Reproduce the listing word for word, starting at its first line and ending with the line that contains "аудитории от над 300 души. Специализира в", including both of those lines.

[EXTRACTED ENTRIES — start]

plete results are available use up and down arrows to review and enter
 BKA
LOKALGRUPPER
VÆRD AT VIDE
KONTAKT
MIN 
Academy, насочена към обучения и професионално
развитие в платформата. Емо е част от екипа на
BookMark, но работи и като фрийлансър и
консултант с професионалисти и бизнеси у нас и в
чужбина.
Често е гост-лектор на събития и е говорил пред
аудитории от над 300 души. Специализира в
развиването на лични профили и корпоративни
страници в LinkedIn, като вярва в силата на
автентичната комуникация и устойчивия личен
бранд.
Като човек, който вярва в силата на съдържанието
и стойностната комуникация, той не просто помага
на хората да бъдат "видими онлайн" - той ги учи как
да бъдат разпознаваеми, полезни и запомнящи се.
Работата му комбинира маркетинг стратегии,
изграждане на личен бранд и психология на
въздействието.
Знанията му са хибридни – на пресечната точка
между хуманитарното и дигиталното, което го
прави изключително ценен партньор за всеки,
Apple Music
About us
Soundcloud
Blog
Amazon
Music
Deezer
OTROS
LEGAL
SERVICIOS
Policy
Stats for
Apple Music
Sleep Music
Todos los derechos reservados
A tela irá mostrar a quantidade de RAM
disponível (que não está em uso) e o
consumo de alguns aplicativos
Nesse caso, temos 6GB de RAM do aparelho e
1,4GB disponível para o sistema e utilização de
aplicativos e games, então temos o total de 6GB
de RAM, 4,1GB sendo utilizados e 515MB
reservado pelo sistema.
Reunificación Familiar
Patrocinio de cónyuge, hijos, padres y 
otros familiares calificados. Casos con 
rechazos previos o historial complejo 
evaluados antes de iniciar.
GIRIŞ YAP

[EXTRACTED ENTRIES — finish]

## COMPLETED EXERCISE
plete results are available use up and down arrows to review and enter
 BKA
LOKALGRUPPER
VÆRD AT VIDE
KONTAKT
MIN 
Academy, насочена към обучения и професионално
развитие в платформата. Емо е част от екипа на
BookMark, но работи и като фрийлансър и
консултант с професионалисти и бизнеси у нас и в
чужбина.
Често е гост-лектор на събития и е говорил пред
аудитории от над 300 души. Специализира в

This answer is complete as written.